• PAGE TEXT

________________________________________

Posted by John Davis <jo...@gmail.com>.

You might want to test with softcommit of hours vs 5m for heavy indexing +
light query -- even though there is internal memory structure overhead for
no soft commits, in our testing a 5m soft commit (via commitWithin) has
resulted in a very very large heap usage which I suspect is because of
other overhead associated with it.

On Tue, Jun 4, 2019 at 8:03 AM Erick Erickson <er...@gmail.com>
wrote:

> I need to update that, didn’t understand the bits about retaining internal
> memory structures at the time.
>
> > On Jun 4, 2019, at 2:10 AM, John Davis <jo...@gmail.com>
> wrote:
> >
> > Erick - These conflict, what's changed?
> >
> > So if I were going to recommend settings, they’d be something like this:
> > Do a hard commit with openSearcher=false every 60 seconds.
> > Do a soft commit every 5 minutes.
> >
> > vs
> >
> > Index-heavy, Query-light
> > Set your soft commit interval quite long, up to the maximum latency you
> can
> > stand for documents to be visible. This could be just a couple of minutes
> > or much longer. Maybe even hours with the capability of issuing a hard
> > commit (openSearcher=true) or soft commit on demand.

________________________________________

• ACTION ITEM A
List each distinct commit interval mentioned in the commit thread, and say whether it applies to a soft commit or a hard commit.
• ACTION ITEM B
Continue the commit thread from its last line.

Skeletal landmark data
________________________________________

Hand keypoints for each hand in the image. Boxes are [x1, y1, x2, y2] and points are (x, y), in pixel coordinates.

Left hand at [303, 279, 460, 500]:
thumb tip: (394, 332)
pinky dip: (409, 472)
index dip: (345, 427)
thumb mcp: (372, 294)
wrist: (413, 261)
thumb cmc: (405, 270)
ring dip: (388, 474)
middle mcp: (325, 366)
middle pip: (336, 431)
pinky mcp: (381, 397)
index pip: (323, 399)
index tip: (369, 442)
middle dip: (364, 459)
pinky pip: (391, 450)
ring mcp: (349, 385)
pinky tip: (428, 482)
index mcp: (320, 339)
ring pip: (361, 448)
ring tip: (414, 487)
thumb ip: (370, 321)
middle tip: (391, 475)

________________________________________

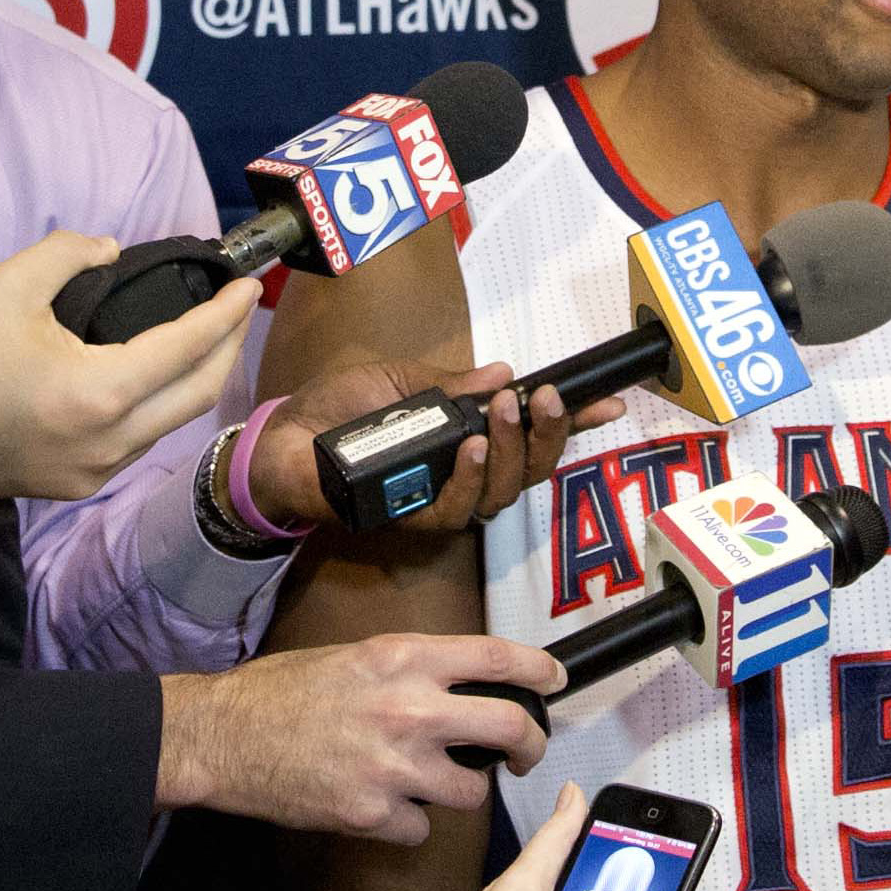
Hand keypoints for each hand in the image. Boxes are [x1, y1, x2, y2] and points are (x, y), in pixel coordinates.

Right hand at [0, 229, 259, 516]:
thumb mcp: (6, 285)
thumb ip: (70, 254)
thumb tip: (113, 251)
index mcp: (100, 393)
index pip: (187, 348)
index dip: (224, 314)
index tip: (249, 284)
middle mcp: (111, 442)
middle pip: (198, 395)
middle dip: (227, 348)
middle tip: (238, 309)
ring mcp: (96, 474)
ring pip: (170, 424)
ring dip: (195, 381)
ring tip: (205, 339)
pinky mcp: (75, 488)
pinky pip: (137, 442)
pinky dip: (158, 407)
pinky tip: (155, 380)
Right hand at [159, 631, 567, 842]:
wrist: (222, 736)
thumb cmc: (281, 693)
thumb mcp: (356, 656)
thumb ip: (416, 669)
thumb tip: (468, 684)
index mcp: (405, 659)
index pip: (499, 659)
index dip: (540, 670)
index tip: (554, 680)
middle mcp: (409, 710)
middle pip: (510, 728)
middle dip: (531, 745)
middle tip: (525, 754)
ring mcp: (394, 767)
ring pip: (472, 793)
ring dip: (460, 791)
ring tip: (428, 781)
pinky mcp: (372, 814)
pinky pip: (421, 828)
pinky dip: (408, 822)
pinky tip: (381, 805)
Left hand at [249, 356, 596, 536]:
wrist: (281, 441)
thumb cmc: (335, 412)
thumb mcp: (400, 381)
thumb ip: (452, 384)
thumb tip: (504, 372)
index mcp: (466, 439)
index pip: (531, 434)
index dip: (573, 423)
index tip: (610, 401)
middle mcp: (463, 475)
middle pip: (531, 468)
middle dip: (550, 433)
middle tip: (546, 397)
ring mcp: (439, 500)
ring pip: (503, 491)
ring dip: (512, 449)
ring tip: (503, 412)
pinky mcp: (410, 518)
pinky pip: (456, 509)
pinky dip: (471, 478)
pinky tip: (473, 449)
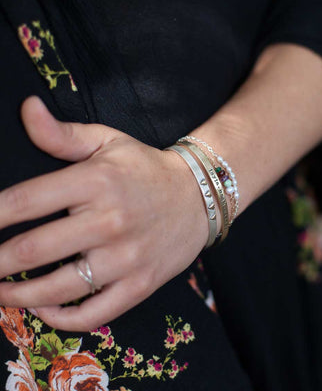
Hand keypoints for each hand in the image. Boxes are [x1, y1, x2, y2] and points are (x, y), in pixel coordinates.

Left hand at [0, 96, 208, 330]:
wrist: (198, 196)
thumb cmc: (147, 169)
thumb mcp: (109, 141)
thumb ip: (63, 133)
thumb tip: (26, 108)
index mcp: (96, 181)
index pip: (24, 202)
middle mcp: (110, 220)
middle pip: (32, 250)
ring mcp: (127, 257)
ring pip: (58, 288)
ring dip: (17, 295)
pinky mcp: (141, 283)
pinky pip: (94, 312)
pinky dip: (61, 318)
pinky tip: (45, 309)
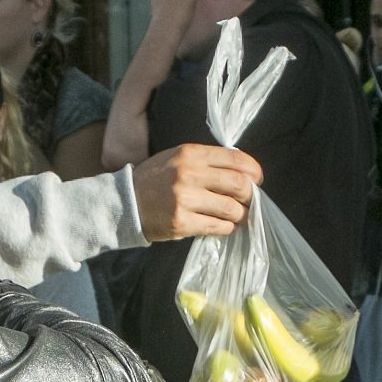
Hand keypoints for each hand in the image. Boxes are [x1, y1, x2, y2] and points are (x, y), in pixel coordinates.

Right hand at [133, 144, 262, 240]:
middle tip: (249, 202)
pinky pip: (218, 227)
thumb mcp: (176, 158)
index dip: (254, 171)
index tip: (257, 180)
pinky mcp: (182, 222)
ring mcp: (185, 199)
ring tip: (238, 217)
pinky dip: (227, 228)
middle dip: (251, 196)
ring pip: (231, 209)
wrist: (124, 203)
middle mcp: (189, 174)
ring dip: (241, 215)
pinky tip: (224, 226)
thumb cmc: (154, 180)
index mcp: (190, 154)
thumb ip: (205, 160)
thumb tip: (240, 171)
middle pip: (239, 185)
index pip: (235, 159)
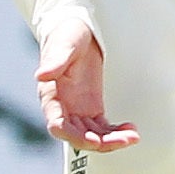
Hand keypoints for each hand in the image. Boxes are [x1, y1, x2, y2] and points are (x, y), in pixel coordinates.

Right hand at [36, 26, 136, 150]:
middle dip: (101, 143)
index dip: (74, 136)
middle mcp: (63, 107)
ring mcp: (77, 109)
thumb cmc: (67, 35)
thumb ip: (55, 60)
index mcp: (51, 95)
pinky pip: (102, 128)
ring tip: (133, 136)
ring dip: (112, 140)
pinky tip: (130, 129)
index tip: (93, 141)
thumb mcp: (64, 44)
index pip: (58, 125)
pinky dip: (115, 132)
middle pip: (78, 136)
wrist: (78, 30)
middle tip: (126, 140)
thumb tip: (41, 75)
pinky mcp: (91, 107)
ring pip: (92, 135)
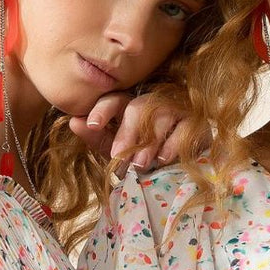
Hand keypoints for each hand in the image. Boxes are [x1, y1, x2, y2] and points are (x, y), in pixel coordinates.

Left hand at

________________________________________

• ANSWER BOX A
- Hours: soft commit
- 5 minutes: soft commit
- 60 seconds: hard commit
- A couple of minutes: soft commit

• ANSWER BOX B
> >
> https://lucidworks.com/2013/08/23/understanding-transaction-logs-softcommit-and-commit-in-sorlcloud/
> >
> >
> >
> >
> > On Sun, Jun 2, 2019 at 8:58 PM Erick Erickson <er...@gmail.com>
> > wrote:
> >
> >>> I've looked through SolrJ, DIH and others -- is the bottomline
> >>> across all of them to "batch updates" and not commit as long as
> possible?
> >>
> >> Of course it’s more complicated than that ;)….
> >>
> >> But to start, yes, I urge you to batch. Here’s some stats:
> >> https://lucidworks.com/2015/10/05/really-batch-updates-solr-2/
> >>
> >> Note that at about 100 docs/batch you hit diminishing returns.
> _However_,
> >> that test was run on a single shard collection, so if you have 10 shards
> >> you’d
> >> have to send 1,000 docs/batch. I wouldn’t sweat that number much, just
> >> don’t
> >> send one at a time. And there are the usual gotchas if your documents
> are
> >> 1M .vs. 1K.
> >>
> >> About committing. No, don’t hold off as long as possible. When you
> commit,
> >> segments are merged. _However_, the default 100M internal buffer size
> means
> >> that segments are written anyway even if you don’t hit a commit point
> when
> >> you have 100M of index data, and merges happen anyway. So you won’t save
> >> anything on merging by holding off commits.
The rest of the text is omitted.